Sustive o impulso até que um guarda, que vigiava os arredores, tomasse outra direção. Com tudo limpo, disparei pelo casebre a dentro.
E lá estava ele, corado e um pouco rechonchudo, aproveitando seu último sono. Como é admirável a mudança que a comida diária, ao longo de três meses, pode proporcionar!
— Cirilo, porco traidor! — Dei-lhe uns tapas. — Acorde!
Cobri sua boca antes que pudesse gritar. Em seus olhos, contudo, pude ver o desespero de quem se depara com o inimigo que julgava estar morto.
— Achou que nos entregaria e ficaria ileso, aproveitando a boa vida? — ameacei. — É agora que você morre!
Não sei por que hábito adquirido em ocasiões semelhantes, levei a mão ao bolso do paletó e dei com a navalha do velho malandro.
CONCLUI O NARRADOR
Mas antes que você, leitor, possa fruir o fato sanguinolento, sou obrigado a alertá-lo de que Cirilo despertou do sono, no tranquilo casebre. Em sua mesa havia pão, carne, vodca e tudo de que um ucraniano necessita para ficar de pé. Passou a mão pelo pescoço, mas não encontrou lanho de navalha. Depois se riu do extraterrestre e do malandro carioca, criações de sua imaginação, das quais ignorava a origem. Pesadelos pregam-nos peças inusitadas, fazendo emergir, talvez do que alguns chamam de Subconsciente, realidades com que jamais tivemos contato.
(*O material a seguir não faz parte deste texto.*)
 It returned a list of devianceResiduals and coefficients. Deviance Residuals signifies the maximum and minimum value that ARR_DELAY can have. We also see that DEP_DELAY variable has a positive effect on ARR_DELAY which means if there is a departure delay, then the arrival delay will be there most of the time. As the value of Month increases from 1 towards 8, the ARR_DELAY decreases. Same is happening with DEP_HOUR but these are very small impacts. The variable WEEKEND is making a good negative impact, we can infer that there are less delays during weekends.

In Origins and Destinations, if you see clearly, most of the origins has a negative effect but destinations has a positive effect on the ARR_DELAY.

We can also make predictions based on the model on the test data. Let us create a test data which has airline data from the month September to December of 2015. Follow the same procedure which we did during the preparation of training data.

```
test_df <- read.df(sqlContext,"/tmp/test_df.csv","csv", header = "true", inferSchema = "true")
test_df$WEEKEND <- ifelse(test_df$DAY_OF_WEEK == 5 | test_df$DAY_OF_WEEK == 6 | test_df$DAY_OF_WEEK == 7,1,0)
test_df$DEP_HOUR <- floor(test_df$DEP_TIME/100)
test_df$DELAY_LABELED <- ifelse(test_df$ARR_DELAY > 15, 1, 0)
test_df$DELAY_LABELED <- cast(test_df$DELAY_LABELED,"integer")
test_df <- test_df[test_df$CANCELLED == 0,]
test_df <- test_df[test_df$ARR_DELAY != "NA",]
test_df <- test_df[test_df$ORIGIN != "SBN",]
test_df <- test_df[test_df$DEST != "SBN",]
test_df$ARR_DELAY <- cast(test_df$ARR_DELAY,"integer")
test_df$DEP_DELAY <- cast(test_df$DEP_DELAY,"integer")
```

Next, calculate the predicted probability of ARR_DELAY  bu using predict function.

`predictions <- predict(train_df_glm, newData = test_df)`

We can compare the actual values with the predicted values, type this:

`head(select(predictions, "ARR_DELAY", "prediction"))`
Alexei, o homem que Cirilo entregara, estava realmente morto e enterrado; sua família, num Gulag distante. Foi o que ele ouviu de dois guardas, quando passavam rentes à janela do casebre. Acomodou-se diante da mesa farta, prêmio da traição, salivando de contentamento. E se fosse brasileiro, talvez ali mesmo exclamasse um triunfante “levei vantagem!”